The motivation example is a fully unrolled 3x3 matrix multiplication. It loads every data in matrix a and b three times because of the Stores between them. The SROA analysis can figure out that these Stores can be simplified and then these redundant loads should also be free. Thus, running sroa and gvn after inlining the callee can remove 54% of the instructions.

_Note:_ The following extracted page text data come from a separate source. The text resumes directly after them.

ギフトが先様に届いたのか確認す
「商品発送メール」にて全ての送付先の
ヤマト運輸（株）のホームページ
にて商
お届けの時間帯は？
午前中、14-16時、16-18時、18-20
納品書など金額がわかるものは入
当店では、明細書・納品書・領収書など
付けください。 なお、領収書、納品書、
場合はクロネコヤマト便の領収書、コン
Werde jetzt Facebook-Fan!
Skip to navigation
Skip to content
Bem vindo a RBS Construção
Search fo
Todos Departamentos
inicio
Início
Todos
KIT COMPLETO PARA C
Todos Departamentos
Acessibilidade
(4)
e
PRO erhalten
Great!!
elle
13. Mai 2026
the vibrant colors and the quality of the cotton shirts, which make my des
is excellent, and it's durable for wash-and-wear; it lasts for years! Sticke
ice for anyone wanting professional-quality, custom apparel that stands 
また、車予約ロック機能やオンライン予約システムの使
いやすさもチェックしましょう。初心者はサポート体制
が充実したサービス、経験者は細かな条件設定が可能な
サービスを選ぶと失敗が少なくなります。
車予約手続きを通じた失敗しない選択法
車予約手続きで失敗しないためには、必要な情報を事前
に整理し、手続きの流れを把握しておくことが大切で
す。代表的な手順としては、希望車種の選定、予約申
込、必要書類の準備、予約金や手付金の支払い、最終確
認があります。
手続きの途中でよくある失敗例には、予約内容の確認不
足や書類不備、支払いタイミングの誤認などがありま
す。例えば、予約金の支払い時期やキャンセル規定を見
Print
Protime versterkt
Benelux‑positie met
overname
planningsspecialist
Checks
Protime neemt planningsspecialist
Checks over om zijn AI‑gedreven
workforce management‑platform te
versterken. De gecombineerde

define void @outer(%struct.matrix* %a, %struct.matrix* %b) { %c = alloca %struct.matrix call void @matrix_multiply(%struct.matrix* %a, %struct.matrix* %b, %struct.matrix* %c) ret void } define void @matrix_multiply(%struct.matrix* %a, %struct.matrix* %b, %struct.matrix* %c) {
This simple patch tries to find repeated loads in the callee. It stops finding Loads if there are Stores that cannot be simplified or there are function calls in the callee. The above restriction can be relaxed to find more CSE opportunities with more expensive analysis.
I tested the patch with SPEC20xx and llvm-test-suite using O3+LTO/O3/O2/Os on x86 and AArch64. Only spec2006/milc gets impacted when using O3+LTO. On X86, the performance is improved by +3.6% and the code size is increased by 0.07%. On AArch64, the performance is improved by +4.8% and code size has no change.